A União Europeia vai doar € 5 milhões em quatro anos para projetos de conservação e desenvolvimento sustentável do Cerrado. Outros € 500 mil virão do consórcio de ONGs que receberão os recursos da cooperação internacional europeia.
Os € 5,5 milhões – ou cerca de R$ 35 milhões, em valores de hoje- darão corpo ao Projeto Ceres, sigla para “Cerrado Resiliente” e também nome da deusa grega da fertilidade. O projeto é transnacional. Envolve também esforços no cerrado paraguaio e as organizações WWF-Brasil e WWF-Paraguai, com coordenação do WWF-Holanda e o Instituto Sociedade, População e Natureza (ISPN), que existe há 31 anos e promove a conservação e desenvolvimento com populações tradicionais na Caatinga, Cerrado e Amazônia, principalmente na região conhecida como Arco do Desmatamento.
O projeto de cooperação começou a ser desenhado em 2019, combinando a preocupação ambiental com a agricultura sustentável, explica Ignacio Ybáñez, embaixador da União Europeia no Brasil. O projeto original abrange Brasil, Colômbia, Honduras, Paraguai, Equador e Bolívia e também nações africanas, com um total de 25 países. O foco é em segurança alimentar, mitigação de gases-estufa, conservação e uso da biodiversidade e apoio da retomada verde de forma inclusiva.
“O Cerrado é um bioma importante que enfrenta muitos desafios”, disse Ybáñez ao Valor. “Para nós, é também um laboratório de ideias e experiências para olharmos ao futuro e parte do esforço de cooperação que a UE faz no Brasil”, continua. “A iniciativa pode trabalhar tanto com a grande atividade agrícola, mas também os produtores familiares. Queremos aprender com o processo e ajudar nas soluções de atividades agrícolas que darão resultado econômico e fazer isso com sustentabilidade”.
Segundo o Mapbiomas, 47,1% do Cerrado já foi convertido principalmente em produção agrícola e pecuária. Dados do Censo Agropecuário Brasileiro de 2006 mostram que 69% das propriedades rurais do bioma pertencem a pequenos agricultores. Nele vivem diferentes grupos indígenas e milhares de comunidades que dependem de sua biodiversidade. São esses grupos que produzem muitos itens da sociobiodiversidade como frutas, castanhas, fibras, mel, flores e artesanato.

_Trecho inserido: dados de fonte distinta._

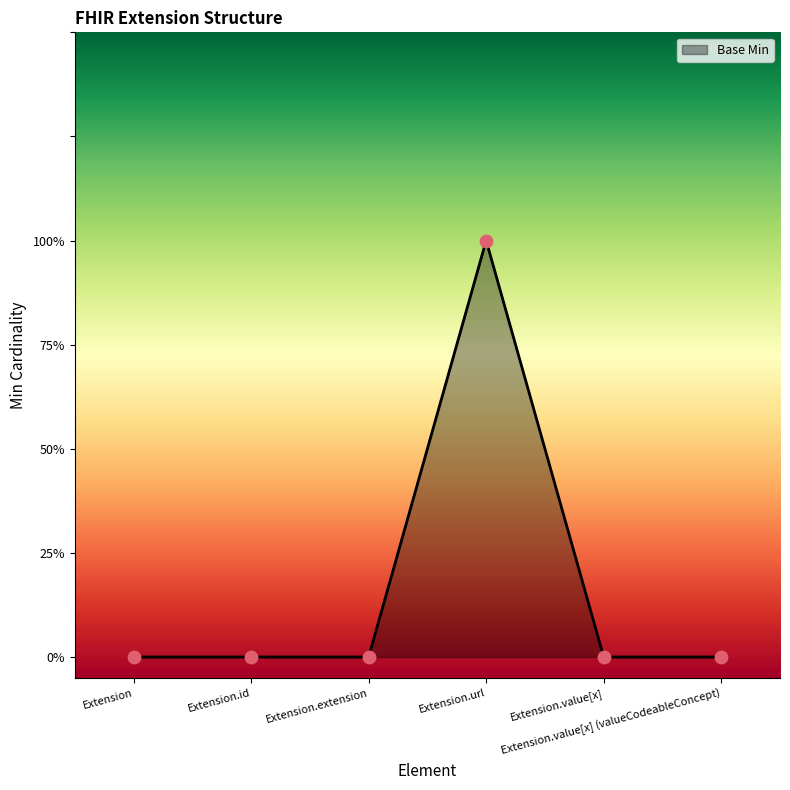

Between Extension.url and Extension.id, which is larger?

Extension.url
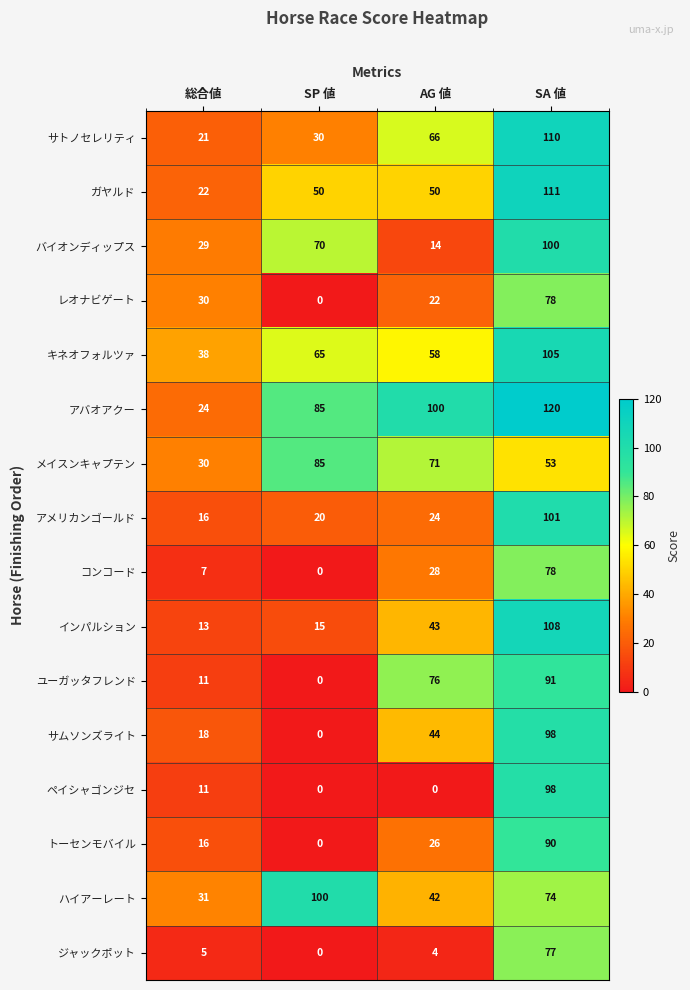

Which series has the largest total across all categories?

アバオアクー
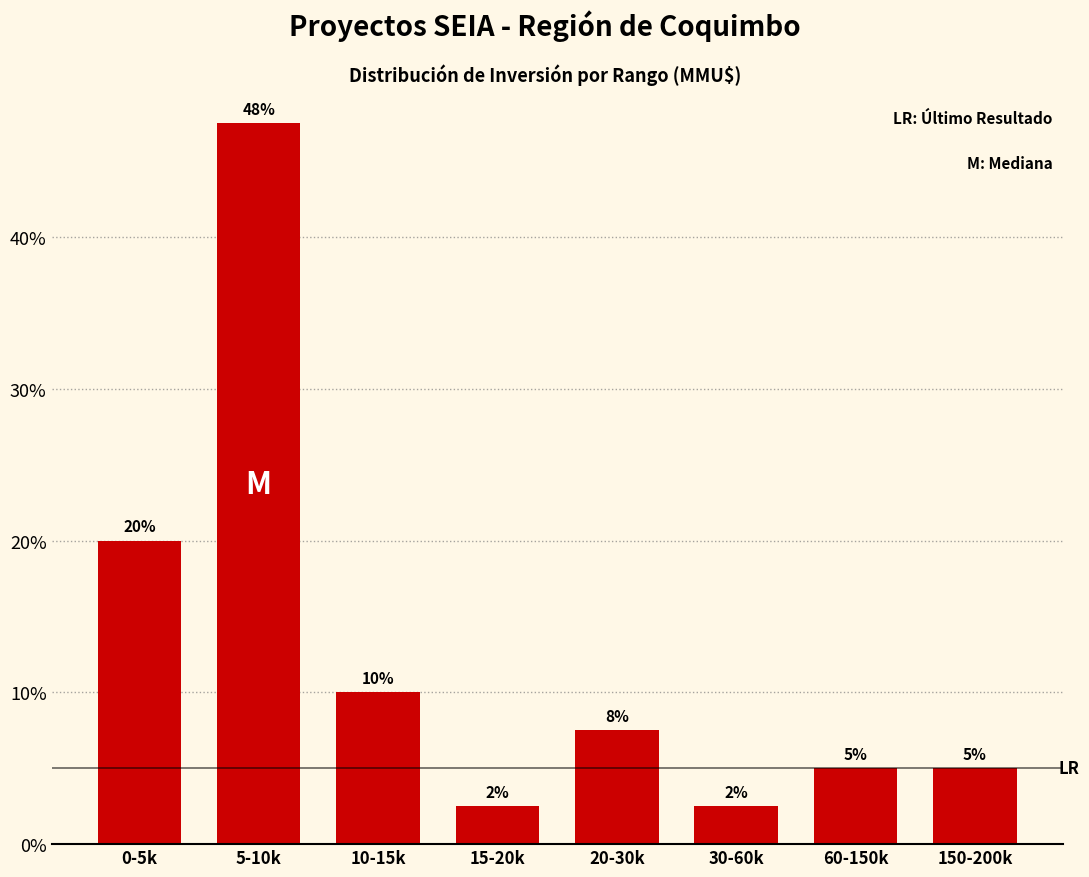

What is the average value?

12.5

“Ceres é um projeto que tem abordagem de paisagem”, diz Ana Carolina Crisostomo, analista de conservação do WWF-Brasil. Isso quer dizer que o projeto considera o território olhando para seus atores – agronegócio, agricultores familiares, populações tradicionais e a biodiversidade propriamente dita. “Esses atores muitas vezes estão em conflito sobre o uso do território”, diz ela. “O Cerrado também tem grande importância para a UE por toda a soja que se exporta para lá, então também temos este olhar de construir uma produção em base sustentável e fazer a transição para o desenvolvimento de baixa emissão de carbono”.
Um dos enfoques será trabalhar na geração de renda e produção agrícola dos pequenos agricultores, tanto no fortalecimento de associações comunitárias e projetos de estímulo à sociobiodiversidade como na recuperação ambiental e em formas de agricultura mais amigável, diz a ecóloga Isabel Figueiredo, coordenadora do programa Cerrado e Caatinga do ISPN. “Uma das linhas será trabalhar com as famílias envolvidas na produção de buriti, babaçu, baru e mel de abelha nativa”, cita ela.
O projeto, que será apresentado hoje em webinar, tem três componentes, diz Stefan Agne, chefe de Cooperação da Delegação da UE no Brasil. O primeiro é a perspectiva da paisagem com os diferentes usos da terra, dos grandes produtores aos sistemas agrícolas tradicionais. O segundo eixo é promover tecnologias sustentáveis e ainda a interação com políticas públicas de uso sustentável da terra.
As atividades iniciais do Ceres serão no Cerrado do Mato Grosso do Sul, Paraguai e na região do Matopiba, diz Cristina Carvalho, gestora de projetos da área de ambiente e clima da cooperação da UE. “Mais de € 800 mil darão apoio aos pequenos”, adianta. Está em elaboração um edital emergencial para ajudar os agricultores familiares a superar as dificuldades impostas pela pandemia.